¿Quién es Joe Meno?
Joe who? se pregunta el blog The Paper Cuts al reseñar el muy prestigioso Story Prize de este año, que tuvo como finalistas a Tobias Wolff, Jhumpa Lahiri y el desconocido Joe Meno. Al final el premio fue a dar a Wolff y su colección de relatos Our Story Begins pero la pregunta sigue dando vueltas: ¿Quién es ese Meno que terminó compartiendo honores ni más ni menos que con dos monstruos del género corto como Wolff y Lahiri? Gregory Cowles responde su propia pregunta y lo declara como an indie filmmaker competing for best picture against the big Hollywood studios. Ojo que a veces, aunque solo a veces, esas películas dan el golpe. Habrá que seguir la trayectoria de este Meno.
Joe who? you’re asking.
Wolff and Lahiri are household names, to the extent any writer can be, but despite six books and inclusion in the Barnes & Noble “Discover Great New Writers” program, Meno remains something of a cult phenomenon: a Chicago kid who hangs out with artists and musicians and who used to write a column for Punk Planet magazine. At the Story Prize ceremony, he was like an indie filmmaker competing for best picture against the big Hollywood studios: “Demons in the Spring,” his nominated collection, was published by the small press Akashic Books (as opposed to Knopf for Lahiri’s and Wolff’s), and “Frances the Ghost,” the story he read, originally appeared in TriQuarterly (as opposed to The New Yorker for Lahiri’s and Wolff’s). His odds, in other words, weren’t great.
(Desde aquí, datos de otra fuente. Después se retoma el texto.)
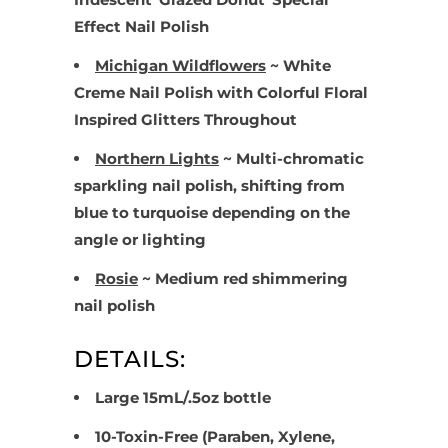
Effect Nail Polish
Michigan Wildflowers
~ White
Creme N
ail Polish with Colorful Floral
Inspired Glitters Throughout
Northern Lights
~ Multi-chromatic
sparkling nail polish, shifting from
blue to turquoise depending on the
angle or lighting
Rosie
~ Medium red shimmering
nail polish
DETAILS:
Large 15mL/.5oz bottle
10-Toxin-Free (Paraben, Xylene,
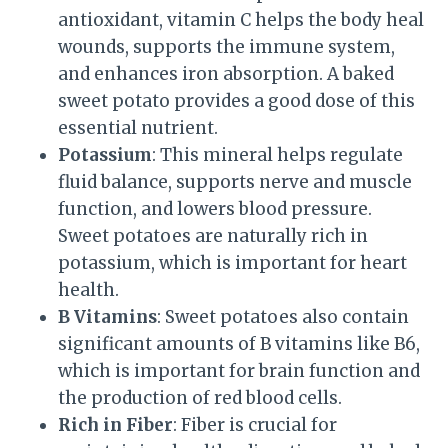
antioxidant, vitamin C helps the body heal
wounds, supports the immune system,
and enhances iron absorption. A baked
sweet potato provides a good dose of this
essential nutrient.
Potassium
: This mineral helps regulate
fluid balance, supports nerve and muscle
function, and lowers blood pressure.
Sweet potatoes are naturally rich in
potassium, which is important for heart
health.
B Vitamins
: Sweet potatoes also contain
significant amounts of B vitamins like B6,
which is important for brain function and
the production of red blood cells.
Rich in Fiber
: Fiber is crucial for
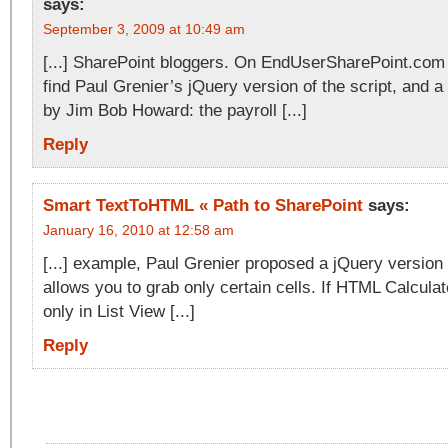
says:
September 3, 2009 at 10:49 am
[...] SharePoint bloggers. On EndUserSharePoint.com 
find Paul Grenier’s jQuery version of the script, and 
by Jim Bob Howard: the payroll [...]
Reply
Smart TextToHTML « Path to SharePoint
says:
January 16, 2010 at 12:58 am
[...] example, Paul Grenier proposed a jQuery version 
allows you to grab only certain cells. If HTML Calcul
only in List View [...]
Reply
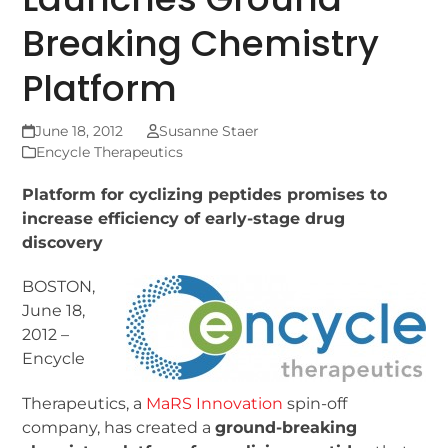
Breaking Chemistry
Platform
June 18, 2012
Susanne Staer
Encycle Therapeutics
Platform for cyclizing peptides promises to
increase efficiency of early-stage drug
discovery
BOSTON,
June 18,
2012 –
Encycle
Therapeutics, a
MaRS Innovation
spin-off
company, has created a
ground-breaking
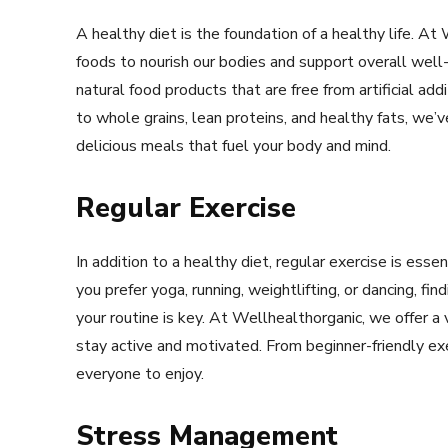
A healthy diet is the foundation of a healthy life. At
foods to nourish our bodies and support overall well
natural food products that are free from artificial ad
to whole grains, lean proteins, and healthy fats, we
delicious meals that fuel your body and mind.
Regular Exercise
In addition to a healthy diet, regular exercise is esse
you prefer yoga, running, weightlifting, or dancing, fin
your routine is key. At Wellhealthorganic, we offer a
stay active and motivated. From beginner-friendly ex
everyone to enjoy.
Stress Management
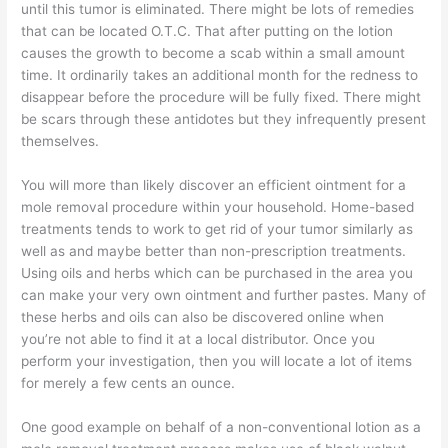
until this tumor is eliminated. There might be lots of remedies
that can be located O.T.C. That after putting on the lotion
causes the growth to become a scab within a small amount
time. It ordinarily takes an additional month for the redness to
disappear before the procedure will be fully fixed. There might
be scars through these antidotes but they infrequently present
themselves.
You will more than likely discover an efficient ointment for a
mole removal procedure within your household. Home-based
treatments tends to work to get rid of your tumor similarly as
well as and maybe better than non-prescription treatments.
Using oils and herbs which can be purchased in the area you
can make your very own ointment and further pastes. Many of
these herbs and oils can also be discovered online when
you’re not able to find it at a local distributor. Once you
perform your investigation, then you will locate a lot of items
for merely a few cents an ounce.
One good example on behalf of a non-conventional lotion as a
But he had a blast. “Honestly,” he said in a telephone interview a few days later, “just sharing the stage with those two was a high point in my career.” During the Q. and A. with Dark after his reading, Meno offered some feisty, thoughtful opinions about the state of publishing, and praised Akashic for allowing him such control over his book, down to font selection and the paper that lines the inside covers. “I wanted it to be an art object,” he explained. “I really saw it as the anti-Kindle.” When Dark asked him about the book’s illustrations — by 20 different artists and designers — Meno said that he had learned a lot from visual artists and sometimes preferred their company to that of writers. “They’re not as lugubrious or brooding,” he said. “They don’t talk about the work in progress, they just do it.”